**What this task involves**
Turn the lines starting at the beginning of the items and ending with the line that contains "title PENDELLÖSUNG INTERFERENCE" into a JSON list of strings, one per line, with blank lines left out. Include both end lines and nothing past them.
─── Data provided ───
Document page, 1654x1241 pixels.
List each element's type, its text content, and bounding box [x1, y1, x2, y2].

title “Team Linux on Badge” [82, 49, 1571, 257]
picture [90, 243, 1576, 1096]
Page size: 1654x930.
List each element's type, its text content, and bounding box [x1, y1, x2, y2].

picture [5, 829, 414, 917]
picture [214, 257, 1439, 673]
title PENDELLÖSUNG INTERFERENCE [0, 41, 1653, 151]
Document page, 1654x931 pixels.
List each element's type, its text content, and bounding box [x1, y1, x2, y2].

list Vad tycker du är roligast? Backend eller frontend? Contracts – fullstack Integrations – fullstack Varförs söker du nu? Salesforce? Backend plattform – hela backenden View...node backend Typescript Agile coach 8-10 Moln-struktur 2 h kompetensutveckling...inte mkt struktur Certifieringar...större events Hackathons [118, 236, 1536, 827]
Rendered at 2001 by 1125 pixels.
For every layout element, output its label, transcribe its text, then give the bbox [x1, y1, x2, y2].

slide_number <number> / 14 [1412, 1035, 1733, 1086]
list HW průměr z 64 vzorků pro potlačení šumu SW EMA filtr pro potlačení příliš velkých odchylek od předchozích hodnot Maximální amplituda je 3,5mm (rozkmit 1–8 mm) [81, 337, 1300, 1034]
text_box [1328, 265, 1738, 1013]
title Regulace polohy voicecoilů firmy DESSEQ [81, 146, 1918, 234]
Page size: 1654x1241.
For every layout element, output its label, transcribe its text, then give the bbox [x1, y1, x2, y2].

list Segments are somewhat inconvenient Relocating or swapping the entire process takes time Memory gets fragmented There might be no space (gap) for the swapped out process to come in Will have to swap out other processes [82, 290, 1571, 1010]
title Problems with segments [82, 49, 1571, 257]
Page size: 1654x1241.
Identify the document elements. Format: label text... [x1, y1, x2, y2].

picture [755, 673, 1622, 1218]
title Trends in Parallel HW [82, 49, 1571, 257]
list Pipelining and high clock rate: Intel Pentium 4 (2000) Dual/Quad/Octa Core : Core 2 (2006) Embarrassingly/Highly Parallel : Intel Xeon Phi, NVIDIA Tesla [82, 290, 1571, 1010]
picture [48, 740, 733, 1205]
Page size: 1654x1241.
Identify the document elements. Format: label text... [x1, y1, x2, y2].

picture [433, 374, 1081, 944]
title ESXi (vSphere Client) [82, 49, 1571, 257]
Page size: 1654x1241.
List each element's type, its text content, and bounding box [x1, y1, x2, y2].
───
**Result of this task**
[
  "Document page, 1654x1241 pixels.",
  "List each element's type, its text content, and bounding box [x1, y1, x2, y2].",
  "title “Team Linux on Badge” [82, 49, 1571, 257]",
  "picture [90, 243, 1576, 1096]",
  "Page size: 1654x930.",
  "List each element's type, its text content, and bounding box [x1, y1, x2, y2].",
  "picture [5, 829, 414, 917]",
  "picture [214, 257, 1439, 673]",
  "title PENDELLÖSUNG INTERFERENCE [0, 41, 1653, 151]"
]